Start of TEXT PROVIDED
Question

y = sqrt(x - 1), y = 0, x = 5      Find the volume of the solid obtained by rotating the region bounded by the given curves about the specified line. Sketch the region, the solid, and a typical disk or washer. (about the x-axis)

Accepted Answer

The volume of the solid obtained by rotating the region bounded by the curves y=sqrt(x-1), y=0, x= 5 , about x axis, can be evaluated using the washer method, such that:
V = int_a^b pi*(f^2(x) - g^2(x))dx
Since the problem provides you the endpoint x = 5, you need to find the other endpoint of interval, hence, you need to solve for x the following equation, such that:
sqrt (x-1) = 0 => x - 1 = 0 => x = 1
V = int_1^5 pi*(sqrt(x-1) - 0)^2 dx
V = pi*int_1^5 (x - 1)dx
V = pi*int_1^5 (x)dx - pi*int_1^5 dx
V = (pi*x^2/2 - pi*x)|_1^5
V = (pi*5^2/2 - pi*5 - pi*1^2/2 + pi*1)
End of TEXT PROVIDED
Start of INFORMATION PROVIDED
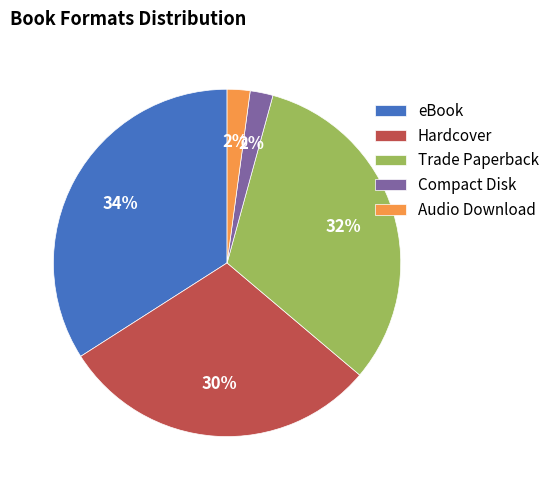

To the nearest percent, what is the difference between the largest and smallest slice percentages?

32%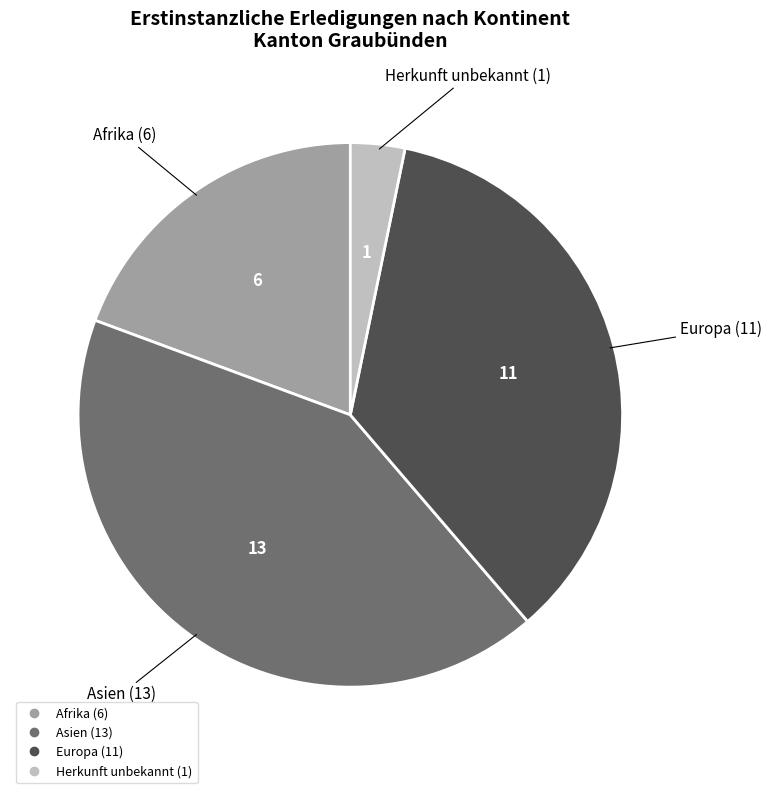

Rank the categories by value from lowest to highest.

Herkunft unbekannt, Afrika, Europa, Asien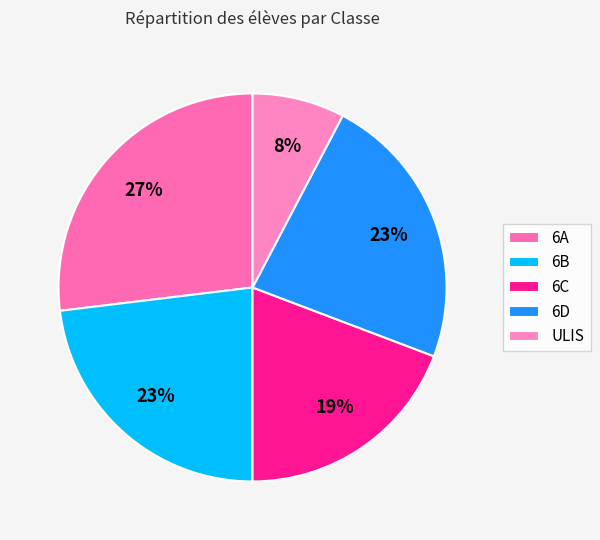

How many segments does this pie chart have?

5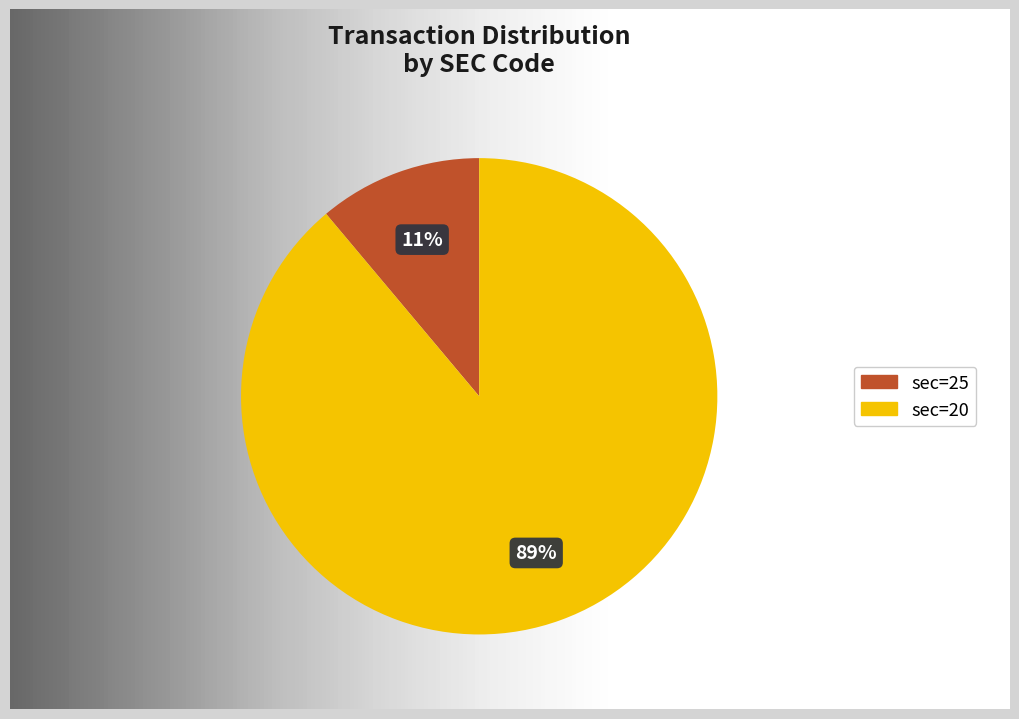

What percentage is the 20 slice, to the nearest percent?

89%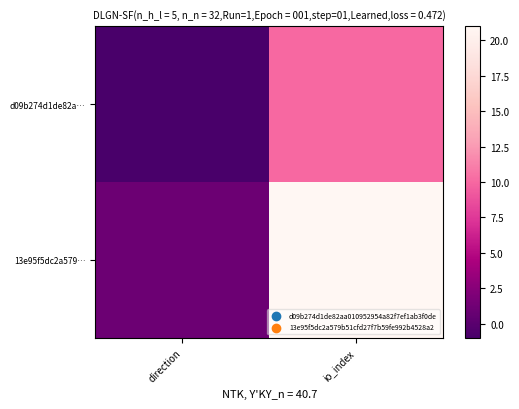

Reading left to right, transcribe all the data shown in this chart.

d09b274d1de82a…: direction=-1	io_index=10
13e95f5dc2a579…: direction=1	io_index=21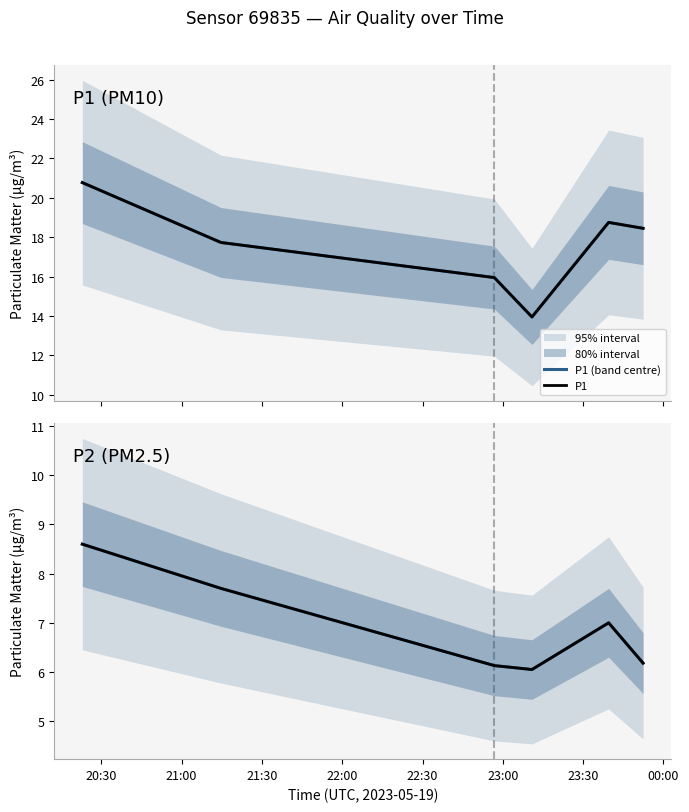

What is the average value of the P1 (band centre) series?

17.6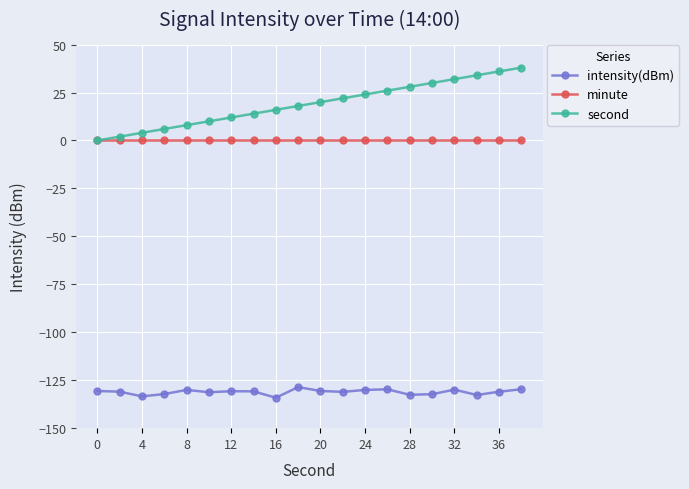

What is the maximum value for second?

38.0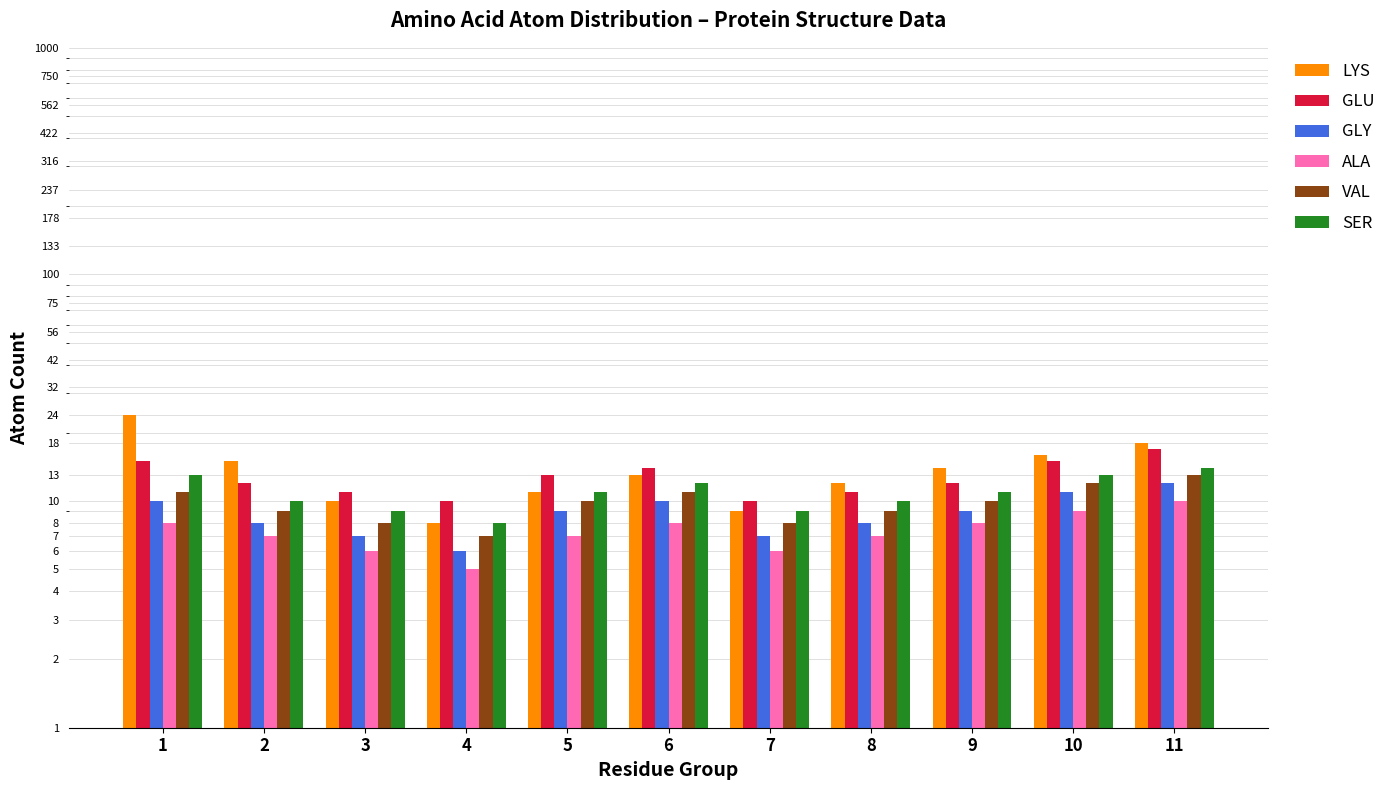

Where does the GLU series first go above 12?

1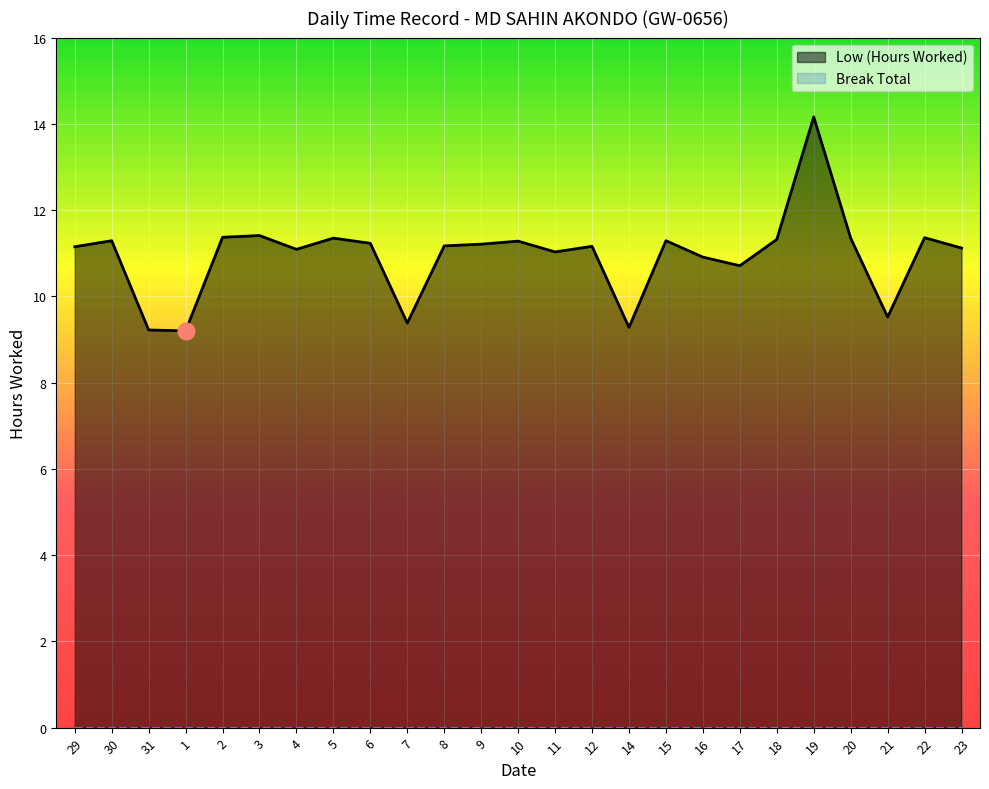

Which has a higher value, 11 or 29?

29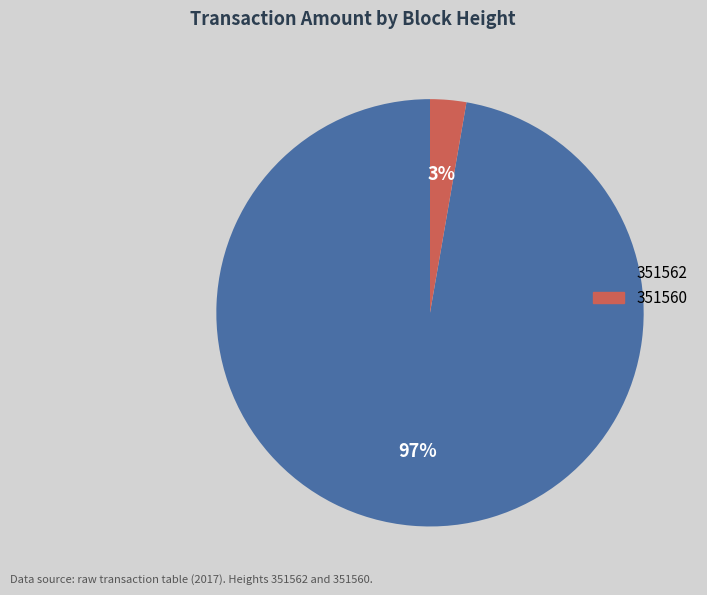

Is there a majority slice in this chart?

Yes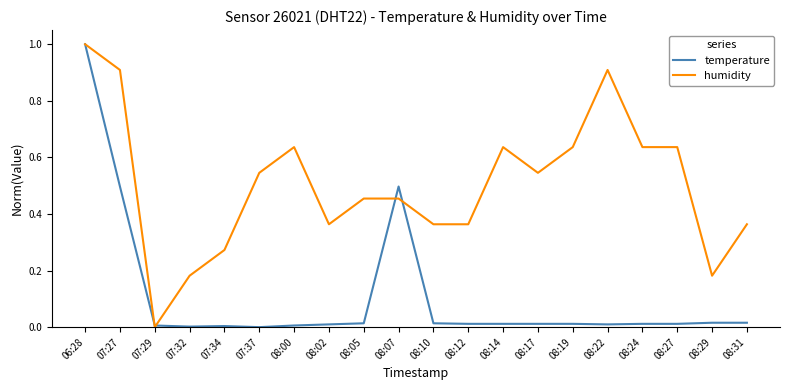

Does the chart have visible grid lines?

No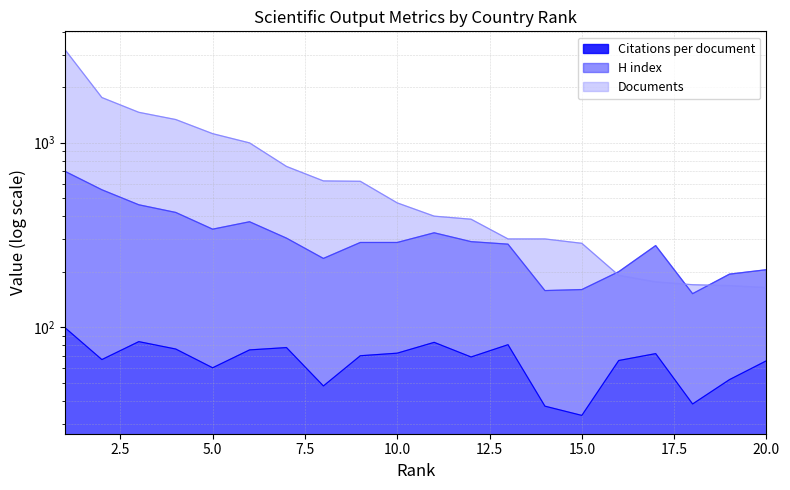

True or false: Citations per document has a value of 114.1 at 2.

False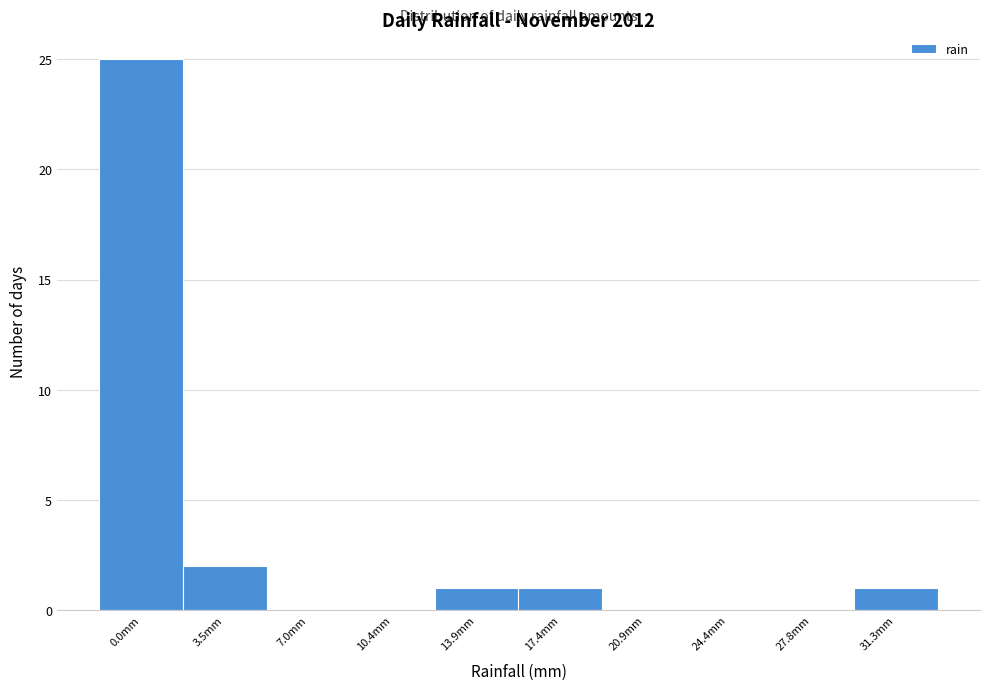

Reading left to right, what are all the values shown in this chart?

0.0mm=25	3.5mm=2	7.0mm=0	10.4mm=0	13.9mm=1	17.4mm=1	20.9mm=0	24.4mm=0	27.8mm=0	31.3mm=1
End of INFORMATION PROVIDED
• **EXERCISE GOAL**
Reproduce the passage of the solid-of-revolution text verbatim, starting at "y = sqrt(x - 1), y" and ending at "(about the x-axis)". The listing is not required for this work.

• **ANSWER SECTION**
y = sqrt(x - 1), y = 0, x = 5      Find the volume of the solid obtained by rotating the region bounded by the given curves about the specified line. Sketch the region, the solid, and a typical disk or washer. (about the x-axis)